The organizers of the 2012 and 2013 IIHF World Championships believe in the wisdom of the old proverbs and that a tournament co-hosted by two hockey nation will be even greater than the sum of its parts.
Few hockey rivalries are more famous than the one between Finland and Sweden, and the classic games are numerous, ranging from the 1976 Canada Cup - where Finland lost all but one game; that against Sweden - to the 1986 World Championship game in Moscow where Sweden rallied back from 4-2 to 4-4 in 40 seconds, and left Finland out of the medal round, and to the 1995 World championship final game which Finland won, and the 2003 tournament quarterfinal in which Sweden rallied back from 5-1 to win the game 6-5.

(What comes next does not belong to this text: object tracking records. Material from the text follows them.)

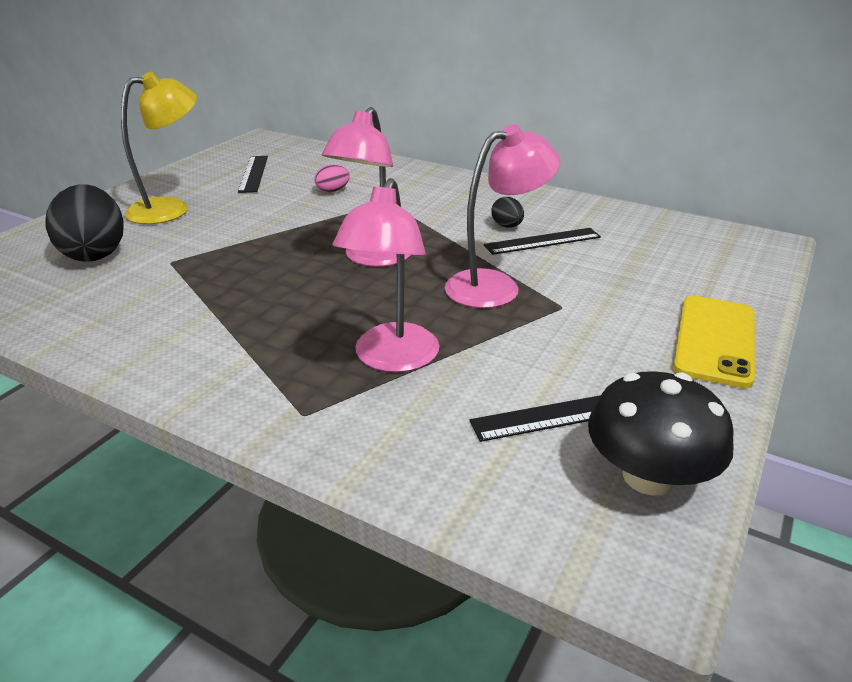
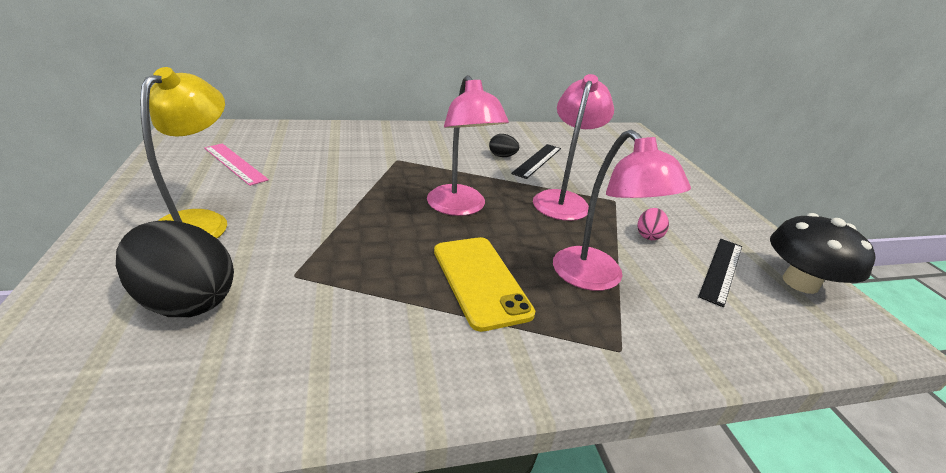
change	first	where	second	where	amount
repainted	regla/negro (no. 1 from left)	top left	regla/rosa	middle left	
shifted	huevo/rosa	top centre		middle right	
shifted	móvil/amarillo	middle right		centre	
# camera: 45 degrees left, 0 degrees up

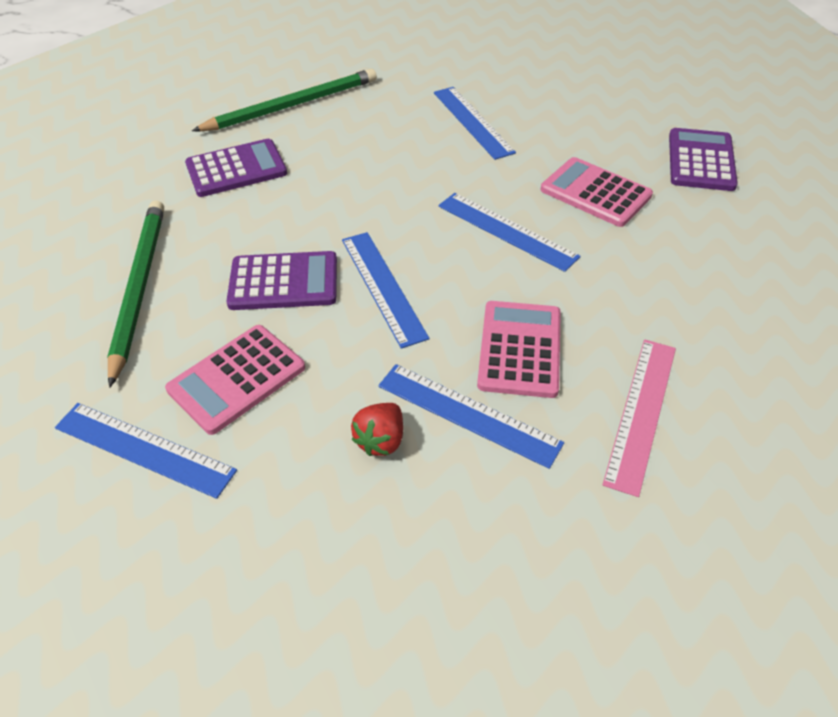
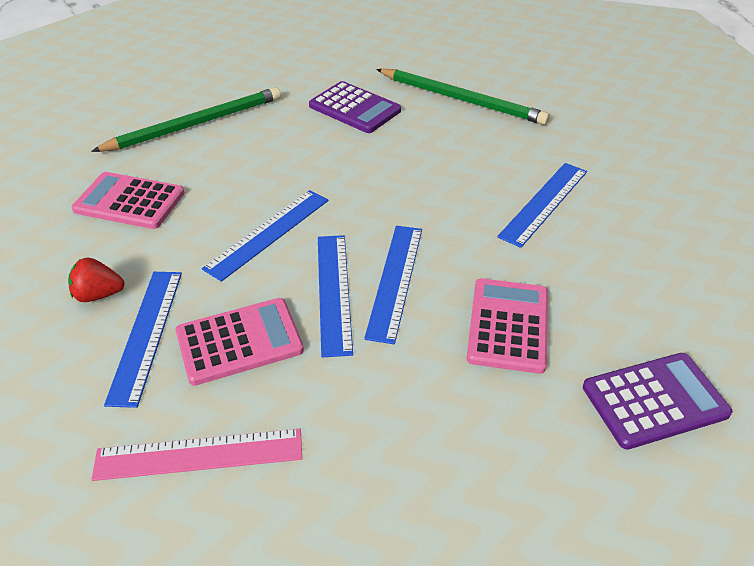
change	first	where	second	where	amount
shifted	regla/azul (no. 1 from left in the first image)	middle left	regla/azul (no. 3 from left)	centre	
gone	calculadora/morado (no. 2 from left)	centre			
# camera: 60 degrees right, 5 degrees down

But outside the rink, the bitter rivals will now join forces.
It’s been a while since either one of them hosted the IIHF World Championship. For Finland, the last time was in 2003, a tournament that was played in Helsinki just six years after their previous tournament. The last time Sweden hosted the tournament was in 2002 when Gothenburg, Jönköping, and Karlstad were the host cities, Gothenburg being the main venue.
But it’s not the first time in history that the World Championship is played in venues in different countries. In fact, the first IIHF World Championship, in 1930, was played in France, Germany, and Austria. Up until that point, hockey had been an Olympic sport in the previous three Games (1920 Summer Olympics, 1924, and 1928), which also counted as world championships.
Twelve teams competed in the 1930 Worlds, and while some current big hockey nations - like Finland and Sweden - didn’t participate, some things have always been the same: Canada, represented by the Toronto CCMs, won gold medal.
The main venue, through the semi-final stage, was Chamonix, France. The losers of the semi-final game played for the fourth place in Vienna, Austria, and the winners travelled to Berlin for their game for … not the gold, but for a spot in the final against Canada, which was considered such a force that they were given a free ticket to the gold medal game.
Canada beat Germany 6-1 in Berlin.
Germany won silver, their best finish ever, and Switzerland grabbed the bronze medals. The remaining teams were, in the order of the standings, Austria, Poland, France, Czechoslovakia, Hungary, Japan, Great Britain, Italy, and Belgium.
Since then, the World Championships have always been played in one country, until now.
Finland participated in the World Championship for the first time in Basel, Switzerland, in 1939. The team lost all five of their games, and finished 13th.
Sweden had participated in the 1920 Olympics (4th), the 1924 Olympics (4th), and the 1928 Olympics (silver), but didn’t ice a team in the 1930 World Championship. The year after that, Viking Harbom coached the team sixth in the tournament.